Before GPS revolutionized just about everything, most of us old-timey pilot types used either dead reckoning or pilotage (and some of us still do). Or a combination of the two. While the two techniques overlap in some areas, at their core they approach cross-country flights in totally different ways, and those differences often mirror how some of us look at life, in general.
Dead reckoning means you draw a straight line to your destination, check the winds, pick a compass heading ("compass" is that round thing on the panel you're supposed to be looking at but don't because you have GPS) and go. Of course, "pick a compass heading" isn't quite as simple as it sounds. You spend a lot of time analyzing the winds, magnetic variation, compass deviation, what you had for breakfast that morning and everything else that might affect the exact compass heading that will get you to your destination. Then you nail that heading and basically hold it for the duration. You're on your way.
Pilotage is like short spurts of dead reckoning: You're actually flying short cross-countries that stretch from checkpoint to checkpoint, and your thumb on the sectional is following your progress every step of the way, making sure that lake, this crossroads, etc., is on your course line. If it isn't, you change headings slightly. You always know for a fact where you are in relation to ground features so you're never truly lost.
It's the "…never truly lost" thing that differentiates the two concepts and says what kind of an adventurer you are. Are you someone who's willing to throw caution to the wind (literally) and hold a heading, ignoring your surroundings in favor of a firm belief in your compass and your planning? Or are you someone who likes the one-foot-on-the-ground feeling of always knowing exactly where you are by following landmarks?
I used to have a friend who would fly halfway across the country using absolutely nothing but dead reckoning. I remember him taking off with a glider in tow on top of a solid cloud deck with no VOR. He knew only that his destination on the other side of the clouds was in clear air and he'd have plenty of fuel left when he got there. Enroute, he could only guess where he was by using time-distance estimates.
I also remember stories of a famous aviatrix in the '60's who routinely left Europe heading for the colonies non-stop in her Bonanza that was stuffed to the gunwhales with extra fuel tanks. She did very little planning and her only navaid was a compass. She'd nail her compass on a specific heading figuring that she couldn't possibly miss North America, then relaxed and read a book or something. When America showed up, she'd make a wild guess as to whether to turn right or left at the coast and flew until she recognized something. Makes me shiver to think about it.
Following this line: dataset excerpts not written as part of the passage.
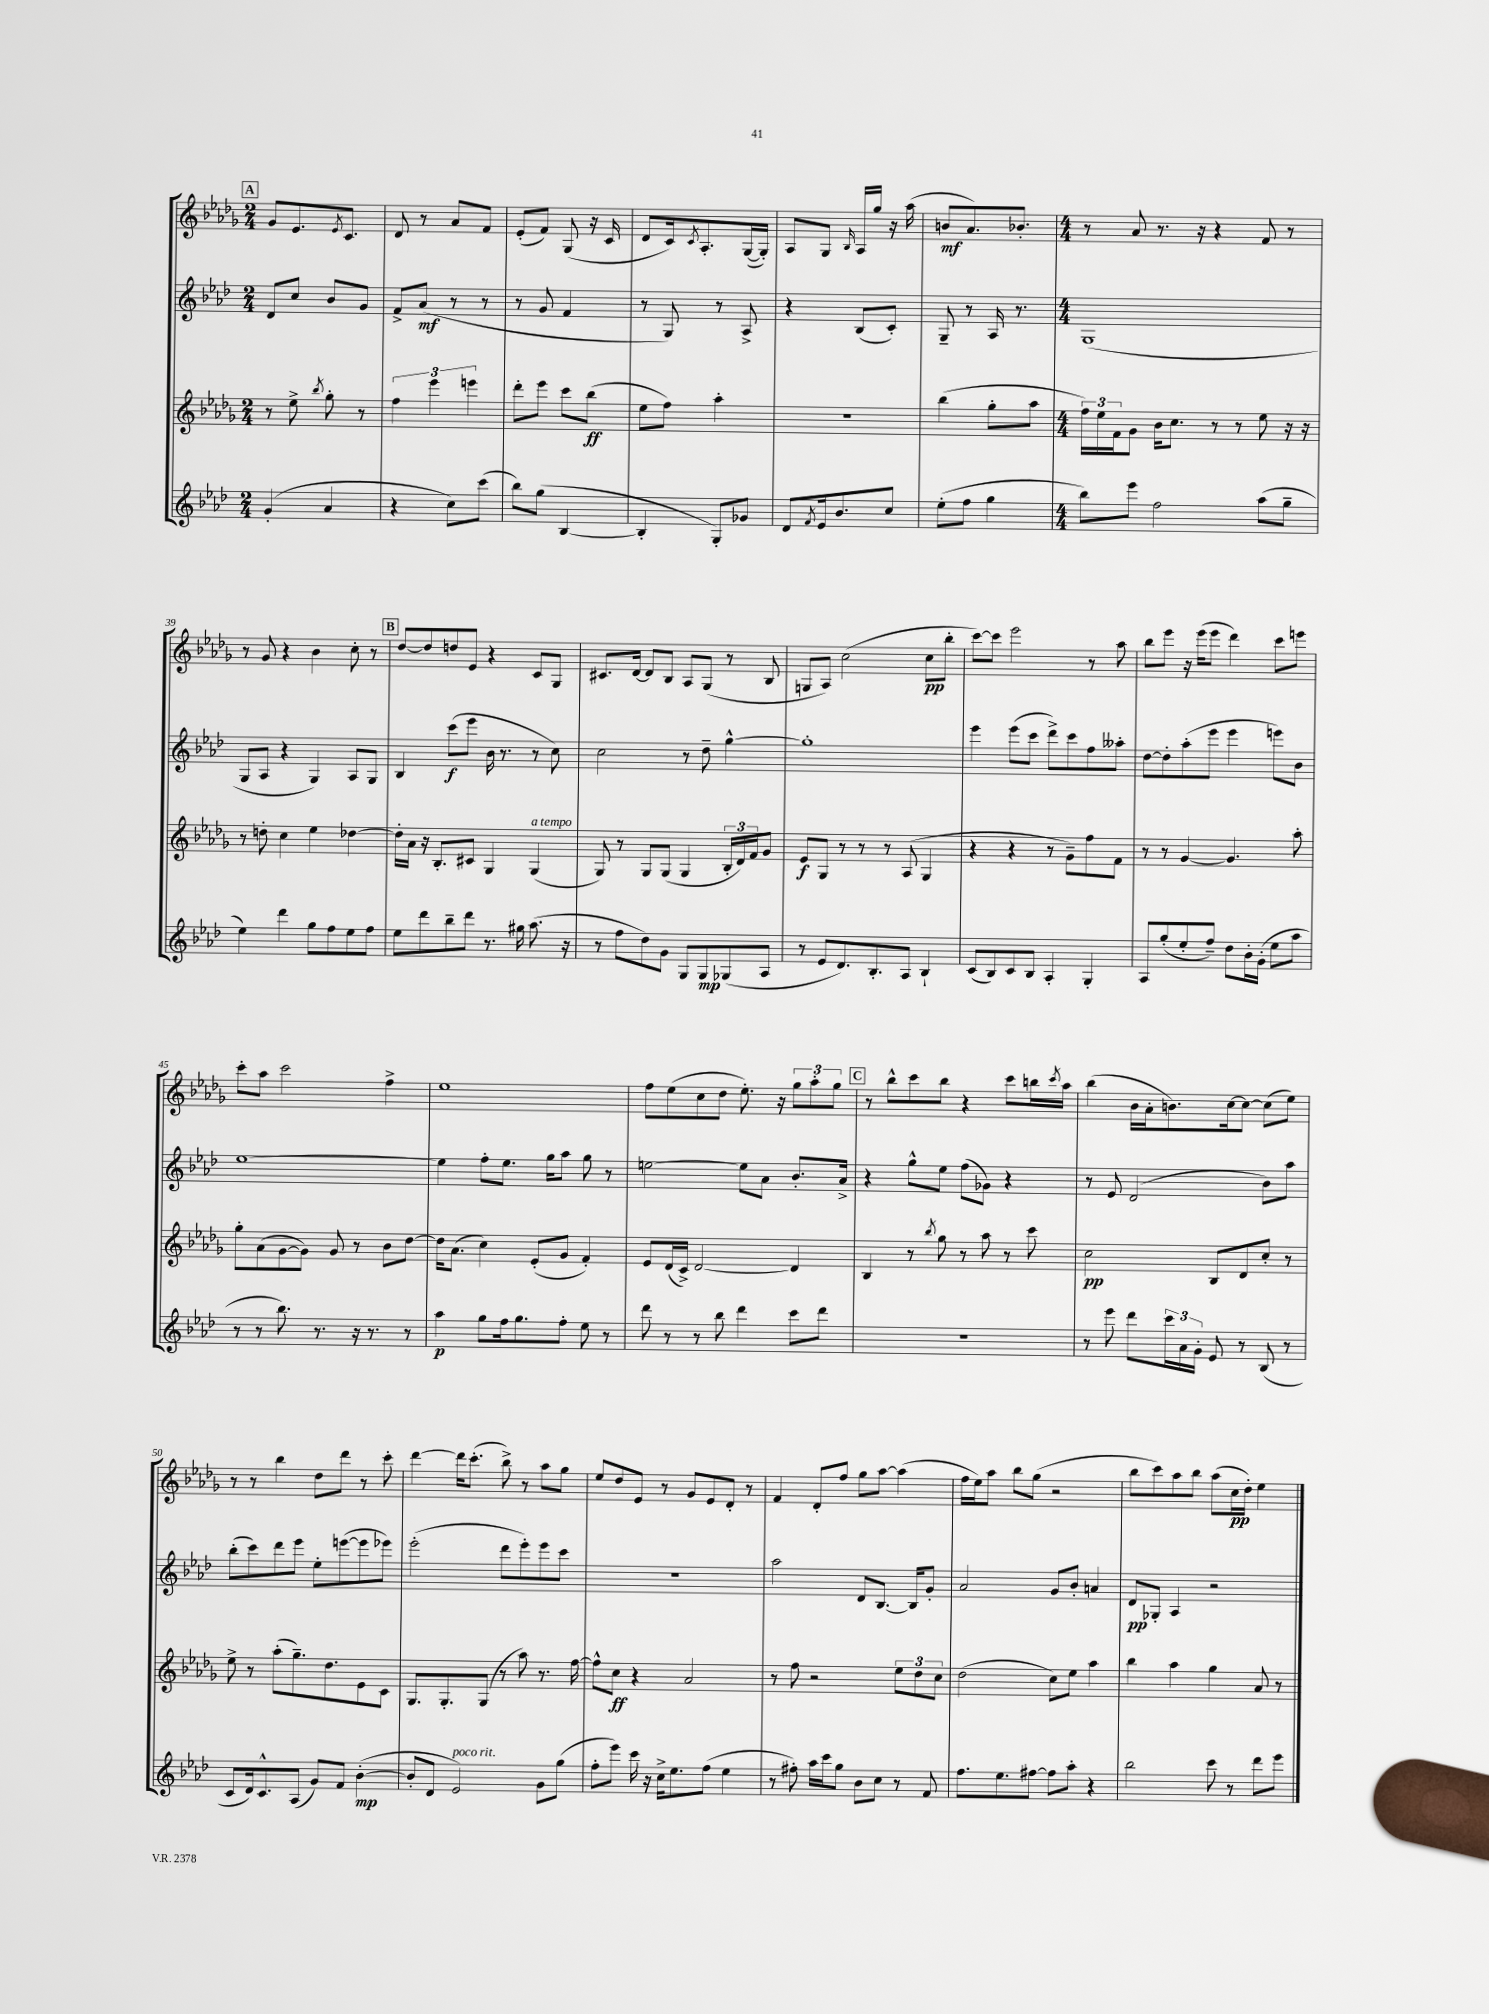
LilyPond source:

<<
\new StaffGroup <<
\new Staff = "s0" {
    \clef treble \key des \major \numericTimeSignature \time 2/4
    \mark \markup { \box "A" } ges'8 ees'8. \acciaccatura { ees'8 } c'8. |
    des'8 r8 aes'8 f'8 |
    ees'8-.( f'8) ges8( r16 c'16 |
    des'8 c'16) \acciaccatura { c'8 } aes8.-. ges16~( ges16-.) |
    aes8 ges8 \grace { bes16 } aes16 ges''16 r16 aes''16( |
    b'8\mf aes'8.) bes'8.-. |
    \numericTimeSignature \time 4/4 r8 aes'8 r8. r16 r4 f'8 r8 |
    r8 ges'8 r4 bes'4 c''8-. r8 |
    \mark \markup { \box "B" } des''8~ des''8 d''8 ees'8 r4 c'8 ges8 |
    cis'8. des'16~ des'8 bes8 aes8 ges8( r8 bes8 |
    g8 aes8) c''2( c''8\pp bes''8-. |
    c'''8~) c'''8 ees'''2 r8 aes''8 |
    bes''8 ees'''8 r16 ees'''16( ees'''8 des'''4) c'''8 e'''8 |
    c'''8-. aes''8 c'''2 f''4-> |
    ees''1 |
    f''8 ees''8( c''8 des''8 ees''8.-.) r16 \tuplet 3/2 { ges''8 aes''8-. ges''8 } |
    \mark \markup { \box "C" } r8 bes''8-^ c'''8 bes''8 r4 c'''8 b''16 \acciaccatura { c'''8 } aes''16 |
    bes''4( bes'16 aes'16-. b'8.) c''16~ c''8~ c''8( ees''8) |
    r8 r8 bes''4 des''8 des'''8 r8 c'''8-. |
    des'''4~ des'''16 c'''8.-.( bes''8->) r8 aes''8 ges''8 |
    ees''8 des''8 ees'8 r8 ges'8 ees'8 des'8-. r8 |
    f'4 des'8-. f''8 ges''8 aes''8~ aes''4( |
    f''16 ees''16) aes''8 bes''8 ges''8( r2 |
    bes''8 c'''8) aes''8 bes''8 aes''8( c''16\pp des''16-.) ees''4 \bar "|." |
}
\new Staff = "s1" {
    \clef treble \key aes \major \numericTimeSignature \time 2/4
    \mark \markup { \box "A" } des'8 c''8 bes'8 g'8 |
    f'8-> aes'8\mf( r8 r8 |
    r8 g'8 f'4 |
    r8 g8) r8 aes8-> |
    r4 bes8( c'8-.) |
    g8-- r8 aes16 r8. |
    \numericTimeSignature \time 4/4 g1( |
    g8 aes8 r4 g4) aes8 g8 |
    \mark \markup { \box "B" } bes4 c'''8\f( ees'''8 bes'16 r8. r8 c''8) |
    c''2 r8 des''8-- g''4~-^ |
    g''1-. |
    ees'''4 ees'''8( c'''8 des'''8->) c'''8 f''8 aeses''8-. |
    des''8~ des''8-. aes''8-.( ees'''8 ees'''4 e'''8) bes'8 |
    ees''1~ |
    ees''4 f''8-. ees''8. g''16 aes''8 g''8 r8 |
    e''2~ e''8 aes'8 bes'8.-. aes'16-> |
    \mark \markup { \box "C" } r4 g''8-^ ees''8 f''8( ges'8) r4 |
    r8 ees'8 des'2( bes'8) aes''8 |
    bes''8-.( c'''8) des'''8 ees'''8 ees''8-. e'''8~( e'''8 ees'''8) |
    ees'''2-.( des'''8 ees'''8-.) ees'''8 c'''8 |
    R1 |
    aes''2 des'8 bes8.~ bes16 g'8-. |
    aes'2 g'8 bes'8-. a'4 |
    des'8\pp ges8-. aes4 r2 \bar "|." |
}
\new Staff = "s2" {
    \clef treble \key des \major \numericTimeSignature \time 2/4
    \mark \markup { \box "A" } r8 ees''8-> \acciaccatura { bes''8 } ges''8-. r8 |
    \tuplet 3/2 { f''4 ees'''4 e'''4 } |
    des'''8-. ees'''8 c'''8 bes''8\ff( |
    ees''8 f''8) aes''4-. |
    r2 |
    bes''4( ges''8-. aes''8 |
    \numericTimeSignature \time 4/4 \tuplet 3/2 { f''16) ees''16 f'16 } ges'8 bes'16 c''8. r8 r8 ees''8 r16 r16 |
    r8 d''8-. c''4 ees''4 des''4~ |
    \mark \markup { \box "B" } des''16-. aes'16 r16 bes8.-. cis'8 ges4 ges4^\markup { \italic "a tempo" }( |
    ges8) r8 ges8 ges8( ges4 \tuplet 3/2 { bes16-. des'16) f'16 } ges'8 |
    ees'8\f ges8 r8 r8 r8 aes8( ges4 |
    r4 r4 r8 ges'8--) f''8 f'8 |
    r8 r8 ges'4~ ges'4. aes''8-. |
    ges''8-. aes'8( ges'8~ ges'8) ges'8 r8 bes'8 des''8~ |
    des''16 aes'8.( c''4) ees'8-.( ges'8 f'4-.) |
    ees'8 des'16( c'16->) des'2~ des'4 |
    \mark \markup { \box "C" } bes4 r8 \acciaccatura { bes''8 } ges''8 r8 aes''8 r8 c'''8 |
    c''2\pp bes8 des'8 c''8-. r8 |
    ees''8-> r8 aes''8-.( ges''8.--) des''8. ees'8 c'8 |
    ges8. ges8.-. ges8( r8 aes''8) r8. f''16~ |
    f''8-^ c''8\ff r4 aes'2 |
    r8 f''8 r2 \tuplet 3/2 { ees''8 des''8 c''8 } |
    des''2( c''8) ees''8 aes''4 |
    bes''4 aes''4 ges''4 aes'8 r8 \bar "|." |
}
\new Staff = "s3" {
    \clef treble \key aes \major \numericTimeSignature \time 2/4
    \mark \markup { \box "A" } g'4-.( aes'4 |
    r4 c''8) c'''8( |
    bes''8) g''8( bes4~ |
    bes4-. g8-.) ges'8 |
    des'8 \acciaccatura { f'8 } ees'16 bes'8. c''8 |
    ees''8-.( f''8 g''4 |
    \numericTimeSignature \time 4/4 bes''8) ees'''8 f''2 aes''8( g''8-- |
    ees''4) des'''4 g''8 f''8 ees''8 f''8 |
    \mark \markup { \box "B" } ees''8 des'''8 bes''8-- des'''8 r8. gis''16 aes''8.( r16 |
    r8 f''8 des''8) g'8 g8 g8\mp ges8( aes8 |
    r8 ees'8 des'8.) bes8.-. aes8 bes4-! |
    c'8( bes8) c'8 bes8 aes4-. g4-. |
    aes8 g''8-.( ees''8-. f''8--) des''8 bes'16-. g'16-.( ees''8 aes''8 |
    r8 r8 bes''8.) r8. r16 r8. r8 |
    aes''4\p g''8 f''16 g''8. f''8-. ees''8 r8 |
    des'''8 r8 r8 bes''8 des'''4 c'''8 des'''8 |
    \mark \markup { \box "C" } R1 |
    r8 ees'''8 des'''8 \tuplet 3/2 { c'''16 aes'16 g'16-. } ees'8 r8 bes8( r8 |
    c'8 des'16) c'8.-^ aes8( g'8) f'8 bes'4~-.\mp( |
    bes'8-. des'8 ees'2^\markup { \italic "poco rit." }) g'8 g''8( |
    f''8-. ees'''8) c'''16 r16 c''16-> ees''8. f''8( ees''4 |
    r8 fis''8-.) aes''16 c'''16 g''8 bes'8 c''8 r8 f'8 |
    f''8. ees''8. fis''8~ fis''8 aes''8-. r4 |
    bes''2 c'''8 r8 des'''8 ees'''8 \bar "|." |
}
>>
>>
\layout { \context { \Score currentBarNumber = #32 } }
I'll bet when you get to know folks who do those kinds of things, you'll find they conduct their lives pretty much the same way. At some point they decided what kind of life they were going to lead and took off living that way. They'd let the winds of change and chance happenings bend their life course but they'd keep their minds pointed in the same general direction so they were always making progress toward their original goal. Their course may have curved around a bit, but it always came back on point with their eventual goal centered straight ahead. Lots of us can't do that.
First, many of us are incapable of picking a given destination for our life. We have no specific place we want to be at a given time. And if you don't know where you're going, you can't pick a heading. Besides, one thought constantly nags at us: If you do pick a given heading, what do you do, if you arrive at your destination and don't like it?
Lots of us go through life bouncing from checkpoint to checkpoint because we're not very adventurous: We like to know where we are and what kind of progress we're making every inch of the way. I, for one, positively hate that worrisome feeling that settles into the back of your mind when, although you know you're not lost, you don't know exactly where you are either. For that reason, I always keep my personal checkpoints, my goals, close enough together that I can't get off course very far, no matter what happens. With that kind of thinking, if we just kept on keepin' on, we'll make it through to the next checkpoint.
A lot of us also can't do pure dead reckoning on a cross-country because we like poking our noses into strange airports along the way just to see what we can see. Visualizing a long trip as a series of very short hops lets us do that. My own curiosity won't let me overfly an inviting-looking grass runway without at least making a low pass down its centerline. And this is pretty much the way a lot of us see life: There are far too many cool distractions along the way to stick to a given course. It's probably a form of ADD. but it's fun. And it's interesting. But, of course, it takes folks like me a lot longer to get where we're going. However, since we don't really know where we're going in the first place, our ETA isn't worth worrying about. We'll get there, when we get there.
I guess what I'm saying is that for a lot of us, the destination doesn't really matter: It's the journey that counts.